ABOUT THIS TASK: Copy the listing that follows, line for line, without a single difference.

GIVEN DATA:
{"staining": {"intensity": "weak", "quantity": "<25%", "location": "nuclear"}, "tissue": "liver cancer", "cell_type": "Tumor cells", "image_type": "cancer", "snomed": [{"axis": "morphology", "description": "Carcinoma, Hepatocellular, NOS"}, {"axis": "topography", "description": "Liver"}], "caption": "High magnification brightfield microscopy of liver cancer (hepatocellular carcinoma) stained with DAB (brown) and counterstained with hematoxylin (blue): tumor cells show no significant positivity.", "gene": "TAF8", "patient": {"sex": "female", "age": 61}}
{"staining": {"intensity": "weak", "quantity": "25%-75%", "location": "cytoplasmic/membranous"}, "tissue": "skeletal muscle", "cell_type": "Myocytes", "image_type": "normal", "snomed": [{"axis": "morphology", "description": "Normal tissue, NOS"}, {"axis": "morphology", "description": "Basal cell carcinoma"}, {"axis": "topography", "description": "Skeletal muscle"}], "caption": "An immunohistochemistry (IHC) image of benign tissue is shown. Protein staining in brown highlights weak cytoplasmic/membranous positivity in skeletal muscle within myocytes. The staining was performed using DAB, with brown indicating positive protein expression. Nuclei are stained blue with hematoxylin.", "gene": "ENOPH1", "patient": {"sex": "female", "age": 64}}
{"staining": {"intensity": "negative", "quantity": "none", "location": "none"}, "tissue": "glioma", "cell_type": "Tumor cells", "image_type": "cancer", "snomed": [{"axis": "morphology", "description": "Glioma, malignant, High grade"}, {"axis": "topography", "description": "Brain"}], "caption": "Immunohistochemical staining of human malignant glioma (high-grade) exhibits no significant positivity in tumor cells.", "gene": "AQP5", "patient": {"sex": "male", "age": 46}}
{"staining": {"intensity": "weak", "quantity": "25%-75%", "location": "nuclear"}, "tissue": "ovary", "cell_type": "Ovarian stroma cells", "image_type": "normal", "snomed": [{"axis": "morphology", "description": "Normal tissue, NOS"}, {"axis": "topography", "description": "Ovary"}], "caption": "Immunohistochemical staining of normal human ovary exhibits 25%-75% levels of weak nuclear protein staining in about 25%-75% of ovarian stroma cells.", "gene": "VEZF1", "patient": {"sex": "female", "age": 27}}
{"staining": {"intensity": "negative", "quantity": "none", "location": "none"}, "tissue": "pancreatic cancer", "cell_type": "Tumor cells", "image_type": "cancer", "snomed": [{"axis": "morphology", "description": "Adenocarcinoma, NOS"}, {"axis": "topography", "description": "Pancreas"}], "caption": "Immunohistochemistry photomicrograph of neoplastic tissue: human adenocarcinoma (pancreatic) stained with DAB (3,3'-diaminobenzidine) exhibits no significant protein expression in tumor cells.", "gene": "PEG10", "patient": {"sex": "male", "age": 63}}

ANSWER TO THE PROBLEM:
{"staining": {"intensity": "weak", "quantity": "<25%", "location": "nuclear"}, "tissue": "liver cancer", "cell_type": "Tumor cells", "image_type": "cancer", "snomed": [{"axis": "morphology", "description": "Carcinoma, Hepatocellular, NOS"}, {"axis": "topography", "description": "Liver"}], "caption": "High magnification brightfield microscopy of liver cancer (hepatocellular carcinoma) stained with DAB (brown) and counterstained with hematoxylin (blue): tumor cells show no significant positivity.", "gene": "TAF8", "patient": {"sex": "female", "age": 61}}
{"staining": {"intensity": "weak", "quantity": "25%-75%", "location": "cytoplasmic/membranous"}, "tissue": "skeletal muscle", "cell_type": "Myocytes", "image_type": "normal", "snomed": [{"axis": "morphology", "description": "Normal tissue, NOS"}, {"axis": "morphology", "description": "Basal cell carcinoma"}, {"axis": "topography", "description": "Skeletal muscle"}], "caption": "An immunohistochemistry (IHC) image of benign tissue is shown. Protein staining in brown highlights weak cytoplasmic/membranous positivity in skeletal muscle within myocytes. The staining was performed using DAB, with brown indicating positive protein expression. Nuclei are stained blue with hematoxylin.", "gene": "ENOPH1", "patient": {"sex": "female", "age": 64}}
{"staining": {"intensity": "negative", "quantity": "none", "location": "none"}, "tissue": "glioma", "cell_type": "Tumor cells", "image_type": "cancer", "snomed": [{"axis": "morphology", "description": "Glioma, malignant, High grade"}, {"axis": "topography", "description": "Brain"}], "caption": "Immunohistochemical staining of human malignant glioma (high-grade) exhibits no significant positivity in tumor cells.", "gene": "AQP5", "patient": {"sex": "male", "age": 46}}
{"staining": {"intensity": "weak", "quantity": "25%-75%", "location": "nuclear"}, "tissue": "ovary", "cell_type": "Ovarian stroma cells", "image_type": "normal", "snomed": [{"axis": "morphology", "description": "Normal tissue, NOS"}, {"axis": "topography", "description": "Ovary"}], "caption": "Immunohistochemical staining of normal human ovary exhibits 25%-75% levels of weak nuclear protein staining in about 25%-75% of ovarian stroma cells.", "gene": "VEZF1", "patient": {"sex": "female", "age": 27}}
{"staining": {"intensity": "negative", "quantity": "none", "location": "none"}, "tissue": "pancreatic cancer", "cell_type": "Tumor cells", "image_type": "cancer", "snomed": [{"axis": "morphology", "description": "Adenocarcinoma, NOS"}, {"axis": "topography", "description": "Pancreas"}], "caption": "Immunohistochemistry photomicrograph of neoplastic tissue: human adenocarcinoma (pancreatic) stained with DAB (3,3'-diaminobenzidine) exhibits no significant protein expression in tumor cells.", "gene": "PEG10", "patient": {"sex": "male", "age": 63}}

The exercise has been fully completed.